### Task directions
Copy out every line in the records below that contains the word "highest". Match the case exactly.

(Beginning of Data)

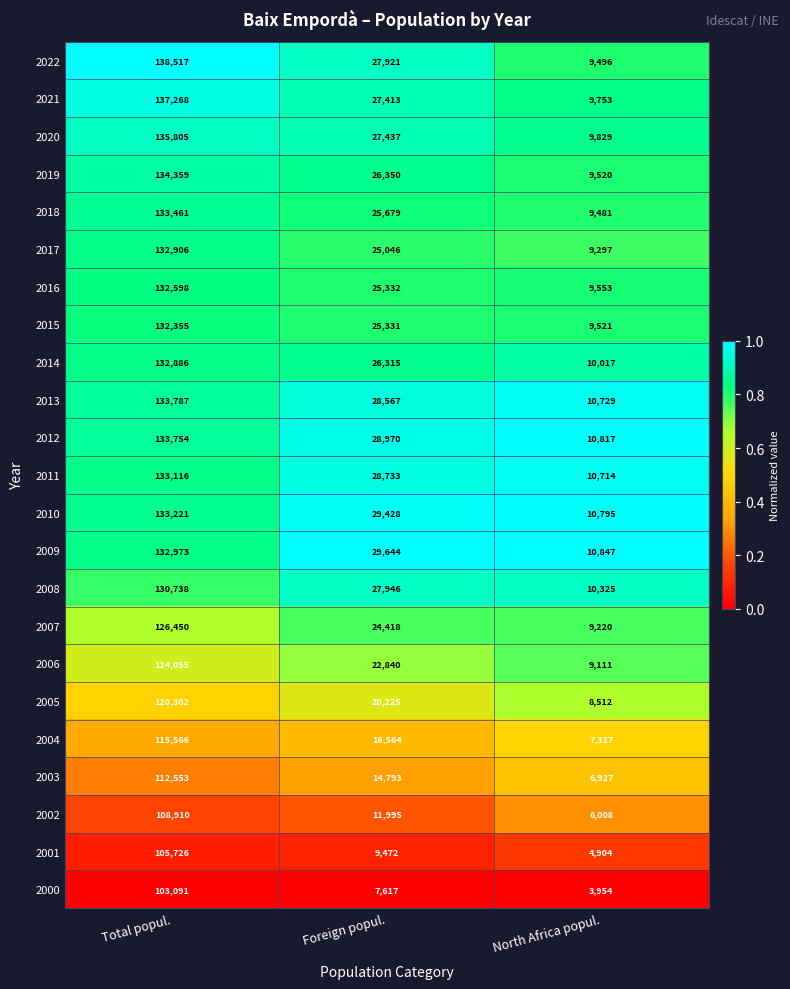

What is the difference between the second highest and minimum values in the 2003 series?

7866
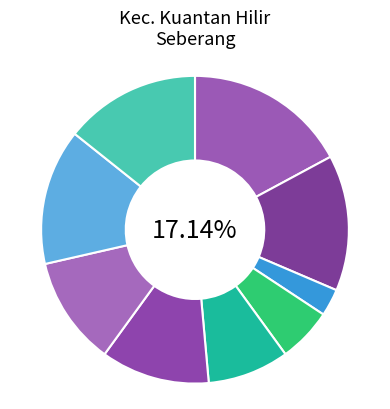

Rank the categories by value from lowest to highest.

SD NEGERI 003 TANJUNG PUTUS, SD NEGERI 004 PELUKAHAN, SD NEGERI 005 PULAU BERALO, SD NEGERI 006 SUNGAI SORIK, SD NEGERI 007 PENGALIAN, SD NEGERI 002 LUMBOK, SD NEGERI 008 PULAU BARU, SD NEGERI 009 PULAU KULUR, SD NEGERI 001 KOTO RAJO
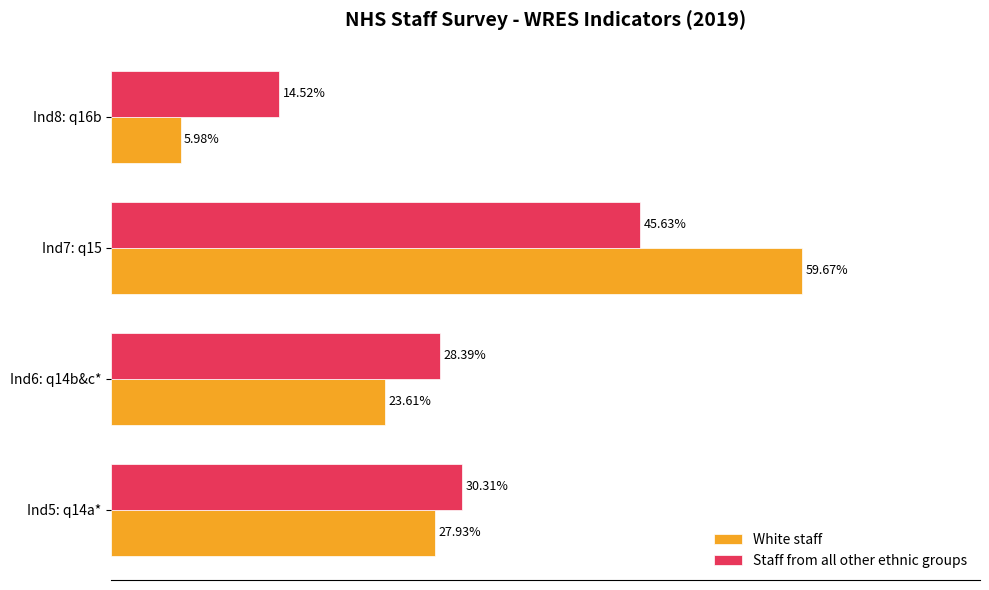

Reading left to right, extract all data points from this chart.

White staff: 0.3	0.2	0.6	0.1
Staff from all other ethnic groups: 0.3	0.3	0.5	0.1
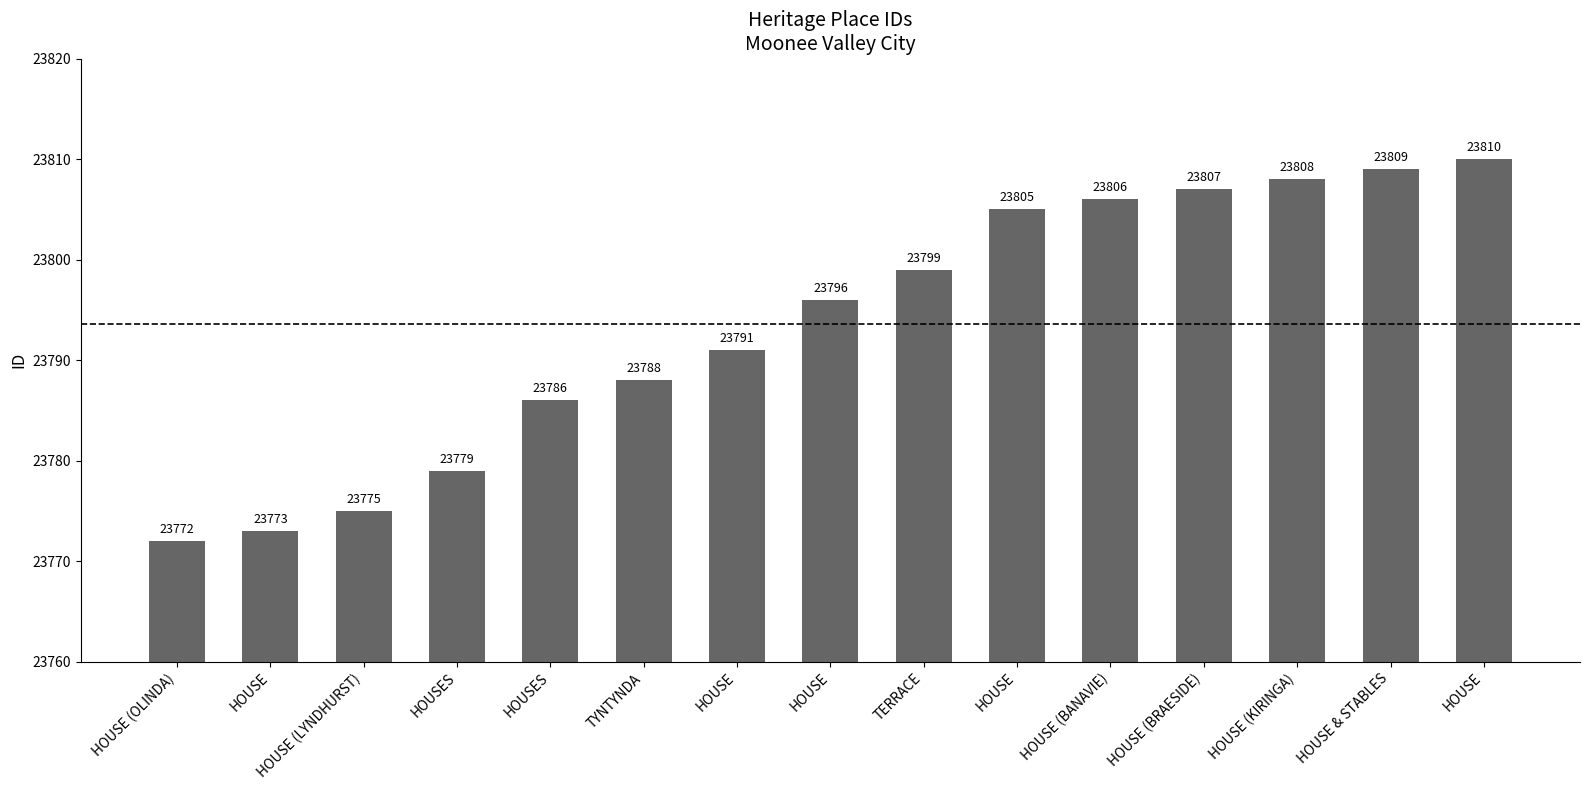

Count the number of data series in this chart.

1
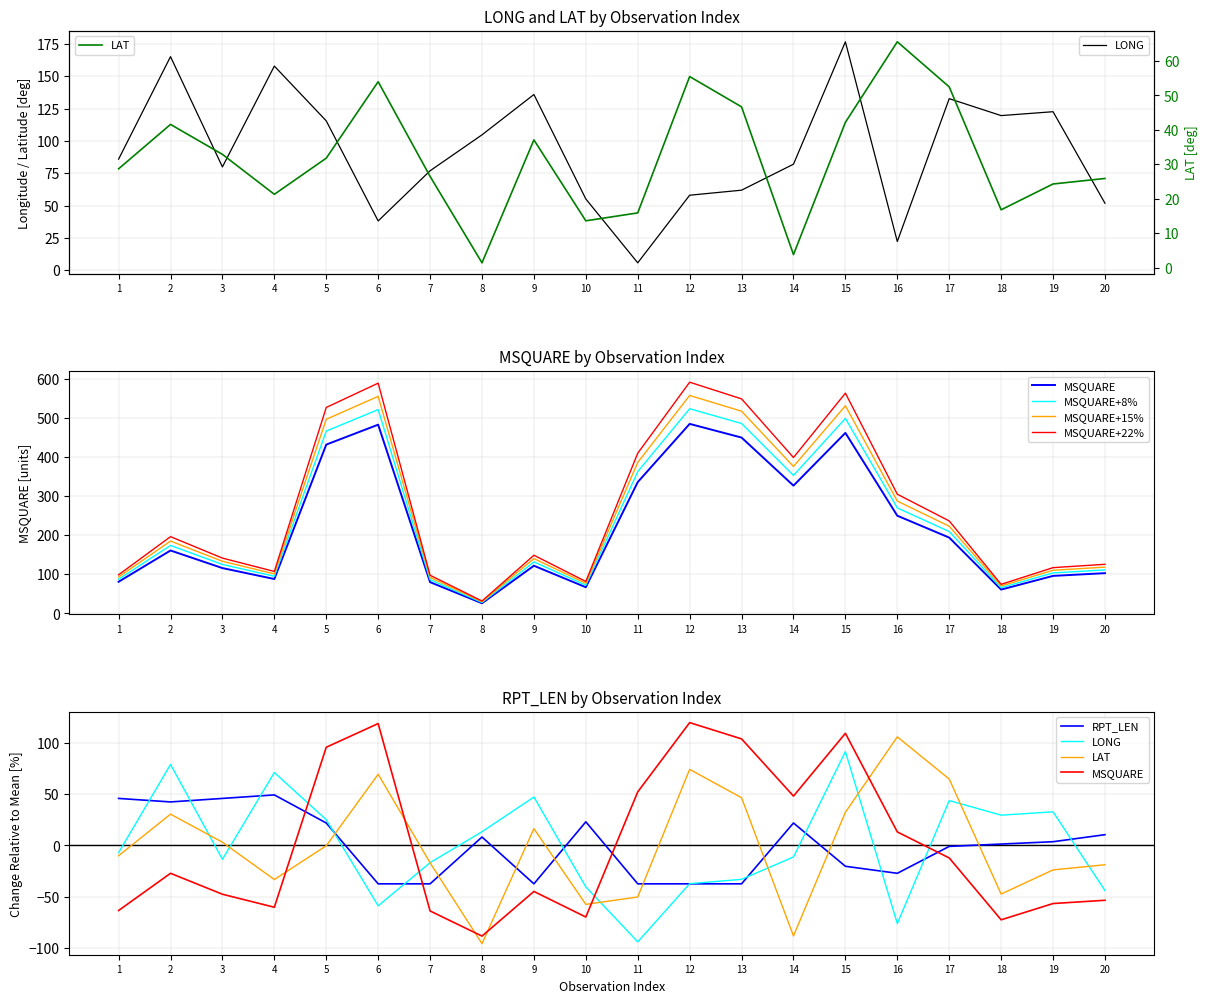

What is the difference between the LAT values at 20 and 5?

18.5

(End of Data)

### Answer below
What is the difference between the second highest and minimum values in the 2003 series?
Rank the categories by value from lowest to highest.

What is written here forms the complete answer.